*QUESTIONS ON THE MATERIAL*
1 - Reproduce the passage from the New Year's finances article that begins at the words "Watch out for" and ends after the words "on that path.".
2 - Why does the New Year's finances article say readers should dispute credit report items they don't recognize?

SUPPLIED TEXT: Begin

NEW YORK (TheStreet) -- As 2013 slips into history, it's time for Americans to consider some concrete plans (and changes) in their financial lives.
The popular term for that is "New Year's resolutions," but perhaps a better description is to have a "New Year's revolution," as many of the changes needed by financially strapped Americans are sizable and significant.
TransUnion, the credit reporting firm, says almost 40% of Americans say they will make at least one big financial change in their life next year, with 32% saying they will save more money; 28% vowing to pay down debt; and 27% saying they will eliminate unnecessary expenses.
That's one benefit of a new year: It's a great time to shake things up, flip the calendar as well as your personal financial script and vow to fix some of those toxic money habits.
"The new year is the perfect time for consumers to appraise their current financial situation and make goals for where they want to be at the end of 2014," says Julie Springer, vice president at TransUnion.
So where do you start? TransUnion offers these launching points for 2014:
Check your credit. Start by knowing where you stand with your credit health. That's where you'll find evidence of what TransUnion calls "bad financial habits" such as late, missed and minimum payments on credit cards. Regular checkups may also help you guard against identity theft.
Address credit rating deficiencies. Once you know your credit score, take the steps needed to drive that score upward: Pay down debt, hike those minimum card payments and keep a lid on spending.
Don't overspend. It seems like a simple concept, but stop spending too much money on services and stuff you don't really need. TransUnion advises creating a monthly spending plan and setting limits on your disposable income. BankingMyWay has a useful budget savings calculator to get you started.
Dispute false credit data. TransUnion says wrong information on a credit report can be a harbinger of potentially significant financial problems. Check that by disputing items on your credit report you don't recognize right away and having those items removed to protect your credit health.
Watch out for identity theft. The news last week that millions of Target shoppers were victims of a security breach should resonate with every consumer. Keep ID thieves at bay by using a reputable credit monitoring service and tracking your credit card and bank statements to make sure you're not exposed to a data breach.
There is no one-size-fits-all way to get financially fit. But the five tips above can certainly get you on the right path to financial independence, and Jan. 1 is a great date on the calendar to take your first step on that path.

SUPPLIED TEXT: End
ENTRIES PROVIDED: Begin

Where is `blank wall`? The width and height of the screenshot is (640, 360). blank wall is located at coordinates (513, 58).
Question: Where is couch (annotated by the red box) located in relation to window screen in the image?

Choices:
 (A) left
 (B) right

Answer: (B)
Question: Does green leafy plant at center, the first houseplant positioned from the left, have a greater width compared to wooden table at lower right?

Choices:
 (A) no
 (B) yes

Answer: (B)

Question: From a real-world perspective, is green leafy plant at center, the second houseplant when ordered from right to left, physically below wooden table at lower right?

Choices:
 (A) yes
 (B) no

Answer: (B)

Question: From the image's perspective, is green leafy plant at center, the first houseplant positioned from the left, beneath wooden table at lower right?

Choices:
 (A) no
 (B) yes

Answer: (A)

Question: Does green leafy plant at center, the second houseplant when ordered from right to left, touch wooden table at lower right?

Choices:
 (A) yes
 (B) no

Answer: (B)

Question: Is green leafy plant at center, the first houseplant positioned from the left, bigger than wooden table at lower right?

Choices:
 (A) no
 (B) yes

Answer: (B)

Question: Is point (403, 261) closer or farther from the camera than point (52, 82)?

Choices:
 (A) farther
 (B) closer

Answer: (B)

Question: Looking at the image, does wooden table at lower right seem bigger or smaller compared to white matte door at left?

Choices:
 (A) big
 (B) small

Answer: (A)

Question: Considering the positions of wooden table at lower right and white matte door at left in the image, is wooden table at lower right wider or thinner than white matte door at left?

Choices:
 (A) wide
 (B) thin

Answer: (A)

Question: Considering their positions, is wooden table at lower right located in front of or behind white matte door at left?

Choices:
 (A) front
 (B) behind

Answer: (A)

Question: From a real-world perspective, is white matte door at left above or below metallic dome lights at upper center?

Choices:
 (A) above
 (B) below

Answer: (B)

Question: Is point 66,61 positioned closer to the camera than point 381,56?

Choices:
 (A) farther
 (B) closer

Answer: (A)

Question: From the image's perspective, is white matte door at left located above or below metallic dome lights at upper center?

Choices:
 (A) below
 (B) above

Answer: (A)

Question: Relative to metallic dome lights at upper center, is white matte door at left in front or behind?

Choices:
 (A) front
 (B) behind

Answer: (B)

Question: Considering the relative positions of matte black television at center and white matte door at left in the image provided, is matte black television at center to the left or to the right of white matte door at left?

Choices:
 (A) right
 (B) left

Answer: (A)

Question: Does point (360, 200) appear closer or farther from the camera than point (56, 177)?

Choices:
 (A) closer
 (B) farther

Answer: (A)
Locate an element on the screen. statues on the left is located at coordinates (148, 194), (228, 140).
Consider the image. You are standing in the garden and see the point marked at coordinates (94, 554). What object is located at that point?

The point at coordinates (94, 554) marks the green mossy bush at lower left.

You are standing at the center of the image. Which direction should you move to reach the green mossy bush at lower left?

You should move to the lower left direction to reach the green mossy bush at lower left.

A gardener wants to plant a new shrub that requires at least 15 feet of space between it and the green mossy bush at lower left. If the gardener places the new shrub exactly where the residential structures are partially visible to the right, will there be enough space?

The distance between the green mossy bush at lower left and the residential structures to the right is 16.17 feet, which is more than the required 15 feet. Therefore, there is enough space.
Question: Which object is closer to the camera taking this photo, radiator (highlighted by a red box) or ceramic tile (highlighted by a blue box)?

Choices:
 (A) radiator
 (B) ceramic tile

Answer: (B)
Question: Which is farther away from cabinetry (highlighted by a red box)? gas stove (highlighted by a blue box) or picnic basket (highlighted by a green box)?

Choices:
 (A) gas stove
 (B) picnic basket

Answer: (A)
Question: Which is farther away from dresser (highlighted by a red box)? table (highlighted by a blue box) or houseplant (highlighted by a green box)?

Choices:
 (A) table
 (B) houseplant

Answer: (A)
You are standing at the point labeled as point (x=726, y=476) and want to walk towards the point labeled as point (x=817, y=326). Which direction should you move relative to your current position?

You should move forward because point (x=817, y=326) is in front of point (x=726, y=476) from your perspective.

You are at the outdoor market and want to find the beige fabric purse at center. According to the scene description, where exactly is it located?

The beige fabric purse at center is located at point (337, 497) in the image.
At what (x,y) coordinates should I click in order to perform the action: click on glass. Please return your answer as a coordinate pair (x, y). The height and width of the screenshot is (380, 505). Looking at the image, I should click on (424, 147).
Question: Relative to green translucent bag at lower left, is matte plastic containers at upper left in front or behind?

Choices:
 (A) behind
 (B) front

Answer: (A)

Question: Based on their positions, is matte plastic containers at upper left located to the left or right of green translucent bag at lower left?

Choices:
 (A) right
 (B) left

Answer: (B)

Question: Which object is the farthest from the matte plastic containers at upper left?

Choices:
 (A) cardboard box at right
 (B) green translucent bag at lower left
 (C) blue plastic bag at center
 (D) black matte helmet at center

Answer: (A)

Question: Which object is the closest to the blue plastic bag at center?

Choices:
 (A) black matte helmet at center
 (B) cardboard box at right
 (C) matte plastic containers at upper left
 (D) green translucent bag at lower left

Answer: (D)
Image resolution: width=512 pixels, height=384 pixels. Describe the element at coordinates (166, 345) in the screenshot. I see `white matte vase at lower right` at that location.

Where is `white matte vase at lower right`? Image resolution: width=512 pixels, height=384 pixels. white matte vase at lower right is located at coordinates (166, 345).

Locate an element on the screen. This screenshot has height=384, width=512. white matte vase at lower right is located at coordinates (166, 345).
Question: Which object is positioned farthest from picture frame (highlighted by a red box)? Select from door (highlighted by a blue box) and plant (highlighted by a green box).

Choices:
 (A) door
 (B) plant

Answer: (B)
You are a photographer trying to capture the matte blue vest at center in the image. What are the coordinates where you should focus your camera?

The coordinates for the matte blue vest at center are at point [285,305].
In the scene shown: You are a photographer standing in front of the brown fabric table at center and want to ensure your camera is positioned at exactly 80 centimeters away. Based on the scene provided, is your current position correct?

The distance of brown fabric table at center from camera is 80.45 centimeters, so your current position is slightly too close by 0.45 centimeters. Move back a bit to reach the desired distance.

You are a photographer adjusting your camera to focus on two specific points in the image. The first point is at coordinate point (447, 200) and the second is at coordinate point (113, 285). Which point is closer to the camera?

ENTRIES PROVIDED: End

*RESPONSES*
1 -
Watch out for identity theft. The news last week that millions of Target shoppers were victims of a security breach should resonate with every consumer. Keep ID thieves at bay by using a reputable credit monitoring service and tracking your credit card and bank statements to make sure you're not exposed to a data breach.
There is no one-size-fits-all way to get financially fit. But the five tips above can certainly get you on the right path to financial independence, and Jan. 1 is a great date on the calendar to take your first step on that path.

2 - The article cites TransUnion's warning that wrong information on a credit report can be a harbinger of potentially significant financial problems. Disputing unfamiliar items and getting them removed protects your credit health.